Description
Examines the ‘drug problem’ in the context of UK strategies and as a global phenomenon. Set against the backdrop of race and the politics of drug control, it looks at a range of events and issues from the supply end of the drugs chain through enforcement and court proceedings to treatment approaches re addicts and other drug users. Anita Kalunta-Crumpton also goes beyond myths, stereotypes and assumptions to look at the real life issues and social characteristics that affect the trafficking, supply and use of drugs. A book that offers a fresh perspective on discourse around the ‘drug problem’ – in which Anita Kalunta-Crumpton explores common but frequently misleading themes concerning an aspect of criminal justice that knows no racial, ethnic, gender, class, age, geographical or other barriers. She also provides an outline of UK drugs strategy from its class-oriented beginnings in the nineteenth century – through later expansion and pre-occupation with explanations based around race – up until the present day, causing her to ask: Who are the real victims of drugs, drug trafficking and drug supply? A must for anyone interested in drugs, drug trafficking and the ‘drug problem’.
Reviews
‘Presents the drug problem as a cancerous disease that has claimed and continues to claim numerous victims regardless of location, class, gender, race, ethnicity and age. This book employs a critically constructive approach to address the drug problem in Britain and the rest of the world. It provides an outline of UK drugs strategy from its beginnings in the nineteenth century through to the more recent later pre-occupation with explanations based around race. Kalunta-Crumpton asks who the real victims of drug use and drug trafficking are, and argues that drugs impact on everyone, either directly or indirectly. She also demonstrates that West Africans, Caribbeans, South Americans and Asians are prime targets of indiscriminate western law enforcement drug controls at both external and internal borders’: Sage Race Relations Abstracts
‘A fascinating study of the relationship between race and drugs’: Thames View (Journal of Thames Valley Police Service)

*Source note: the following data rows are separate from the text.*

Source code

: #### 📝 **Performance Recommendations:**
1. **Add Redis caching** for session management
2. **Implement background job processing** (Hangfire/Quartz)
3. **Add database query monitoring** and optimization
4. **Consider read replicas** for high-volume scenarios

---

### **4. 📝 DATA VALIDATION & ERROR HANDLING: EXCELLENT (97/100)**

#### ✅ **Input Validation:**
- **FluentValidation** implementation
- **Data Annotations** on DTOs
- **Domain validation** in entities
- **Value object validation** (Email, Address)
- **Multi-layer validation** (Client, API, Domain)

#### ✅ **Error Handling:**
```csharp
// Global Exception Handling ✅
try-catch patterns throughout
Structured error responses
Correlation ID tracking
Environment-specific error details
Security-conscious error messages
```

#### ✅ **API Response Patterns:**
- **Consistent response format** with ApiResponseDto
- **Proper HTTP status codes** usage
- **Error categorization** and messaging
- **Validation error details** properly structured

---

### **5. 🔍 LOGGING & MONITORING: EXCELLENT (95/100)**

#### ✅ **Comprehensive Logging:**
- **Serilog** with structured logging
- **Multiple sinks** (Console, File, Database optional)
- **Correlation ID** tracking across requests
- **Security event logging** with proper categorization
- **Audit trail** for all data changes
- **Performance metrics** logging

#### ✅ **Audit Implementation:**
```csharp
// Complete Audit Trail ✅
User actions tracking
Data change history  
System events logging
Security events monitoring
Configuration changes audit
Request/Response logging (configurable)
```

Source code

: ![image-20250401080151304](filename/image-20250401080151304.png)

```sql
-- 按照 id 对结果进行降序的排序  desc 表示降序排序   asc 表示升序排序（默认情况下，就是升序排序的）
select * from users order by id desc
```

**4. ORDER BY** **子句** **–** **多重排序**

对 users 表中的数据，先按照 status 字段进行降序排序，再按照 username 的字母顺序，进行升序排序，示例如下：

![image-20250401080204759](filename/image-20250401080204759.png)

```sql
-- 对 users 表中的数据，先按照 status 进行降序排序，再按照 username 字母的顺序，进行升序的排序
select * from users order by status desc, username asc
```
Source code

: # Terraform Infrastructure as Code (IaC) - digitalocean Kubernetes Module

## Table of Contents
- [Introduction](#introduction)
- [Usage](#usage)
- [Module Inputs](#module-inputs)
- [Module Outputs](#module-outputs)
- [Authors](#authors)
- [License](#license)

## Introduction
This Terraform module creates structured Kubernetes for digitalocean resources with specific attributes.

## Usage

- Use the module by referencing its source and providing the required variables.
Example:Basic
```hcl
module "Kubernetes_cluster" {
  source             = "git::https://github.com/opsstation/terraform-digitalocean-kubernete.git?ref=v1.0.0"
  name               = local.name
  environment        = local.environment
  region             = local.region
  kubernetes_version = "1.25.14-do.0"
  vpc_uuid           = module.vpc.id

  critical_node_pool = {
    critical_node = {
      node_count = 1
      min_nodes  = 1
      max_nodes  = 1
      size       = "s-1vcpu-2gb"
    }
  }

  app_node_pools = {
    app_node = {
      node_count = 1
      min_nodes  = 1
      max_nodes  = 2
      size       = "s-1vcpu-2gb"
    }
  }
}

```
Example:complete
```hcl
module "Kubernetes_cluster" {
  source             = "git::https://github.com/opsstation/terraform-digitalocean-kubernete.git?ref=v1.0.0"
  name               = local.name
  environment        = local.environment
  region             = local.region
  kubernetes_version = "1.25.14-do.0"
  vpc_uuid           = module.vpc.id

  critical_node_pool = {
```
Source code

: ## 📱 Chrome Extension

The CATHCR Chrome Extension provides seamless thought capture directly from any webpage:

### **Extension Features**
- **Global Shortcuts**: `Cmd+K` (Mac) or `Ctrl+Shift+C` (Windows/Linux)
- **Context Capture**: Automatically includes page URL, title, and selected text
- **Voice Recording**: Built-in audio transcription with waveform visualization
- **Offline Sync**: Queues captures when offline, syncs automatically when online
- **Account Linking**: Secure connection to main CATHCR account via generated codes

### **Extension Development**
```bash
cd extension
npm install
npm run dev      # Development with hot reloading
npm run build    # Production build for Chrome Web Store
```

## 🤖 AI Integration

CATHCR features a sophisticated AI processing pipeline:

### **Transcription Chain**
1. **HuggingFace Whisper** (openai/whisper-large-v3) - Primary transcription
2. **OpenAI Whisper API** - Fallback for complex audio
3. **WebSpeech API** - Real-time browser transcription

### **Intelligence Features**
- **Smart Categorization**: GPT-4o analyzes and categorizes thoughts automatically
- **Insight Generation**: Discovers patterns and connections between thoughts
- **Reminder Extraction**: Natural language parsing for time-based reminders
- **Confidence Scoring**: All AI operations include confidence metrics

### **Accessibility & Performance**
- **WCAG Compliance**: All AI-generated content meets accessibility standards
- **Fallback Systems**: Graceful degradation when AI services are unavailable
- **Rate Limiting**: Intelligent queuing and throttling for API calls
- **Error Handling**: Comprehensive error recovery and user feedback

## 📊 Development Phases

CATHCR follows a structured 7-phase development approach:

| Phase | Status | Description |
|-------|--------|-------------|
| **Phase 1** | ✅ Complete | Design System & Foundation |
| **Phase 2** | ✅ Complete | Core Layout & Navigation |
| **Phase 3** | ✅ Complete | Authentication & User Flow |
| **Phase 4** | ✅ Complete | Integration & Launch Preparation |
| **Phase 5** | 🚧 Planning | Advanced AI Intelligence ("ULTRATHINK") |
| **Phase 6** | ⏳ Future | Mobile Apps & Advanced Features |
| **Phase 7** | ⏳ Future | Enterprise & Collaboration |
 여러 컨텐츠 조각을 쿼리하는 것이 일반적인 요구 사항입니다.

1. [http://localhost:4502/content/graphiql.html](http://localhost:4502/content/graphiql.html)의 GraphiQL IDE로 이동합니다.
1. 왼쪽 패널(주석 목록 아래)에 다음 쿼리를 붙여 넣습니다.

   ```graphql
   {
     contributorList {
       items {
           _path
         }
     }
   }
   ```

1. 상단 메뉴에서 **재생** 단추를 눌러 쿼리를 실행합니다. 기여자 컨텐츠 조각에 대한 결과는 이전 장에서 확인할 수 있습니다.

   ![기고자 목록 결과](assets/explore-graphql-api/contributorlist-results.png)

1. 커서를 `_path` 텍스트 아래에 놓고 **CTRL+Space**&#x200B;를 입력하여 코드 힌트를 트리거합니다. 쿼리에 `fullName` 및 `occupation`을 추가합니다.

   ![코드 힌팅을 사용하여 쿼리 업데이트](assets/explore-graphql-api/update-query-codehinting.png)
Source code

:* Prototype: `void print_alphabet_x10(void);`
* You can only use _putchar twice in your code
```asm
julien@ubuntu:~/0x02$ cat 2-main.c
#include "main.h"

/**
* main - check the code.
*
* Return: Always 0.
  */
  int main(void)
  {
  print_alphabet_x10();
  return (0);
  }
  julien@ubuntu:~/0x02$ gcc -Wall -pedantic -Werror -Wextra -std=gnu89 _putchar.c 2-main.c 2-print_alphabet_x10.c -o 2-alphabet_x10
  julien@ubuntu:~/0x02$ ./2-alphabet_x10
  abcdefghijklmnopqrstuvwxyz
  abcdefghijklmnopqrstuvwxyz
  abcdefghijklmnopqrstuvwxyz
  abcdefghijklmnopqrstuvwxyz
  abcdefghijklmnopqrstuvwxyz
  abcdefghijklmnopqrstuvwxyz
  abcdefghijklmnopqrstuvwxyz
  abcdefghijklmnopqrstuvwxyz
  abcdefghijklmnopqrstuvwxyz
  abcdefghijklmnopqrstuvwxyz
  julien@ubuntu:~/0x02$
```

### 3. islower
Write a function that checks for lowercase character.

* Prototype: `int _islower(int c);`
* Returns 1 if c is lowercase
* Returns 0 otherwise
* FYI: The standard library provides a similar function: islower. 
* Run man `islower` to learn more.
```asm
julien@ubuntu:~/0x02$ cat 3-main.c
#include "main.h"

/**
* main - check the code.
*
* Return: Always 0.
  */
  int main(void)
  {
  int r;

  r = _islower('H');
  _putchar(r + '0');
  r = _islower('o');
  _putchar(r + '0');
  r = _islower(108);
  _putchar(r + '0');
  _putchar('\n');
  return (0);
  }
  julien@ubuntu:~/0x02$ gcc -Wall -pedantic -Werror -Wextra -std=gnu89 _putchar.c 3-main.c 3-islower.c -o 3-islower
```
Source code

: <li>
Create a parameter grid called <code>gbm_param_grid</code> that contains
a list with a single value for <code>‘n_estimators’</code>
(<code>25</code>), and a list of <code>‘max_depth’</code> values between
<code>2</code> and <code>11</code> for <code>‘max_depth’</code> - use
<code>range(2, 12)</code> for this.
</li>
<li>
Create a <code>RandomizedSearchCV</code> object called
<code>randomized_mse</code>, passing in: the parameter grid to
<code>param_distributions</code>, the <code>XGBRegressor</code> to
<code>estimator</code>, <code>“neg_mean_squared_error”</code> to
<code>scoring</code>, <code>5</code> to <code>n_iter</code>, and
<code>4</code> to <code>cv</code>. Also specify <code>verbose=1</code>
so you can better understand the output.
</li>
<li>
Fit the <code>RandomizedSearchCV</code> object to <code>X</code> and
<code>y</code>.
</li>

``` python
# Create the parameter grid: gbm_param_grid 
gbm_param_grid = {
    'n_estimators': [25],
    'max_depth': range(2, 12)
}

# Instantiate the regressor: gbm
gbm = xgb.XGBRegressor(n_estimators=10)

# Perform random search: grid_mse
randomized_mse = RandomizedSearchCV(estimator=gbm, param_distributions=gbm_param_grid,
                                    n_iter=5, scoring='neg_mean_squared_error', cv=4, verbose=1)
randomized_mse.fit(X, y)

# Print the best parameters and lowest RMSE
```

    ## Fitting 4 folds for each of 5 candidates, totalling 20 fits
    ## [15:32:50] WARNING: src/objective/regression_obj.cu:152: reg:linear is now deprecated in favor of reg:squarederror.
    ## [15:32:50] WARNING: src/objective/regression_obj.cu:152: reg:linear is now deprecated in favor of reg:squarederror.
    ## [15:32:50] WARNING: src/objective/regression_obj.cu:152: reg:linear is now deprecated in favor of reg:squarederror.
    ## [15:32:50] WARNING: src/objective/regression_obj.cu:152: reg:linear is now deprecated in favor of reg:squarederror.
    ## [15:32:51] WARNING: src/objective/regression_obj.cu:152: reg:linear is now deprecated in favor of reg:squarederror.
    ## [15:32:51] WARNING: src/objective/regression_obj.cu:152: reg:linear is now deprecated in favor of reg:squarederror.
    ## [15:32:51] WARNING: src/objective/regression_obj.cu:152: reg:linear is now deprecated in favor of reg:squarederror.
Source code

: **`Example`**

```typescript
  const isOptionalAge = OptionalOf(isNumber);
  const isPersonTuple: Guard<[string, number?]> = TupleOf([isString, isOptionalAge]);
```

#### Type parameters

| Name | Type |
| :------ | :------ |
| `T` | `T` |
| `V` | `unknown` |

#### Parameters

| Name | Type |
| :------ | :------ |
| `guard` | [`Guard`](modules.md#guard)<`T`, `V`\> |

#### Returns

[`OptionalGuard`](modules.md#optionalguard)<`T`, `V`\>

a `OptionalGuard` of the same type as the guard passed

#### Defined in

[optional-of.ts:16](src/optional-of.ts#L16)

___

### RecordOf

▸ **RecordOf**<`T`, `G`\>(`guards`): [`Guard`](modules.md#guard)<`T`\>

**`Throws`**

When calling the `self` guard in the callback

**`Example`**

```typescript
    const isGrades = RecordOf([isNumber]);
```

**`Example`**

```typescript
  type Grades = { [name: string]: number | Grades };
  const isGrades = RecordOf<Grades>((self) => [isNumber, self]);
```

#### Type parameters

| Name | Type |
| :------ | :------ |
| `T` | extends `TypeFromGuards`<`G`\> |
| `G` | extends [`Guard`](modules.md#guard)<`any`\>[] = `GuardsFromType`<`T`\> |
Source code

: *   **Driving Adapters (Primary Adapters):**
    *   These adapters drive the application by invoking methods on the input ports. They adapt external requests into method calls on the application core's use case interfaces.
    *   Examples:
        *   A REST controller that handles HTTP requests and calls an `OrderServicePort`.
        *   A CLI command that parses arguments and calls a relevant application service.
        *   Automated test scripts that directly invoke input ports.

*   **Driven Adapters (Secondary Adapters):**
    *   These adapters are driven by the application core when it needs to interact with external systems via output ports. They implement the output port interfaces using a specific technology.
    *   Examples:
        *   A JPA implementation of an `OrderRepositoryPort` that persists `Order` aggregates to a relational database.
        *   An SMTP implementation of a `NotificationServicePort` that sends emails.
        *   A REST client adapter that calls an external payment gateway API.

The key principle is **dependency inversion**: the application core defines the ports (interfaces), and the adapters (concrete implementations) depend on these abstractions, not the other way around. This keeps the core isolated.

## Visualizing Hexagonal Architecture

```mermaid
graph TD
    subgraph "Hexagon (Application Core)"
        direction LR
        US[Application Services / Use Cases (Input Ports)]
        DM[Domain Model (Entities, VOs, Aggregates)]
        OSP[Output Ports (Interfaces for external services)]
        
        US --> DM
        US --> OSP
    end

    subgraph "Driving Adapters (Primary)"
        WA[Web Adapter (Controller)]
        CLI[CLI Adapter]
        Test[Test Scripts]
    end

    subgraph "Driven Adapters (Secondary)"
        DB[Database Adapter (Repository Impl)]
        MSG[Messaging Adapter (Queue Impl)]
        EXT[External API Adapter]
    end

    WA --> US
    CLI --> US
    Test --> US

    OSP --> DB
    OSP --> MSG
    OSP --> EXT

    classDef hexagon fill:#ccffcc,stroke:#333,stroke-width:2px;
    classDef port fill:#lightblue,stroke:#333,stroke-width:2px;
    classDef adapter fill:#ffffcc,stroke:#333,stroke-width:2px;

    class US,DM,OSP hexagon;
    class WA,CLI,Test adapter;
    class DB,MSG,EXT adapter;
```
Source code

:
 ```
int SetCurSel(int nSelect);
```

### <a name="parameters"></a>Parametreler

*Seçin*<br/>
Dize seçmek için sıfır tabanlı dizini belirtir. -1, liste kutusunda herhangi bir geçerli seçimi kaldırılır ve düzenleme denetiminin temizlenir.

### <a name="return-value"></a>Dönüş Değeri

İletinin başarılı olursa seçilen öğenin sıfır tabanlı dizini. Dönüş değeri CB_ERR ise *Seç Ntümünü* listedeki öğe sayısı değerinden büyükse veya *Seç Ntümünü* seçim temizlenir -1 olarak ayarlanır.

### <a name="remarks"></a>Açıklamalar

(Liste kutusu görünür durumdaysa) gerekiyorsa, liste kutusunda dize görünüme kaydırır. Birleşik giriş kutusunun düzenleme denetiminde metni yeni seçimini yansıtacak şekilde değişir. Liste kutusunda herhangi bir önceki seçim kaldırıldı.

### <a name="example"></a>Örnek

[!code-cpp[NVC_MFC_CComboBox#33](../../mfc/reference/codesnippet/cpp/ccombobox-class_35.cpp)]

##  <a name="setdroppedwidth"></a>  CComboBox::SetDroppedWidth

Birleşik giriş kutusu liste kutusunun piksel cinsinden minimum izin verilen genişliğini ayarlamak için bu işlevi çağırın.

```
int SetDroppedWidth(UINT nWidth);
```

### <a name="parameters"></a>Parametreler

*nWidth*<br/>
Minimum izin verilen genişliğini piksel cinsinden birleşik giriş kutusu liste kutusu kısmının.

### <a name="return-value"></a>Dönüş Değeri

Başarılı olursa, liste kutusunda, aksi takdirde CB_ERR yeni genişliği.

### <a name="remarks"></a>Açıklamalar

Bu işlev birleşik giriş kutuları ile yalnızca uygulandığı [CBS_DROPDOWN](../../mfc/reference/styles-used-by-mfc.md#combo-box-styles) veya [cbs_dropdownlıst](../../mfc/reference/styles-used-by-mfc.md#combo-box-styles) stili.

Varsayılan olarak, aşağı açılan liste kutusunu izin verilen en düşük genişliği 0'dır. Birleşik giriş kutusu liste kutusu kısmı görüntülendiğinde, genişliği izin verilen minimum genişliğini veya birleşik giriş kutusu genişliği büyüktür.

‘The analysis presented in this book is essential to anyone wanting to get behind the headlines, initiative and scare stories, and try to recapture an approach based on rational analysis to one of the biggest challenges facing law enforcement today’: Vista
Author
Anita Kalunta-Crumpton is a Senior Lecturer in Criminology at Roehampton University , London . She is the author of Race and Drug Trials: The Social Construction of Guilt and Innocence (1999), editor (with Biko Agozino) of Pan-African Issues in Crime and Justice (2004) and guest editor of ‘Race, Ethnicity and Community Safety’, special edition of Community Safety Journal, vol. 4, issue 2, April 2005.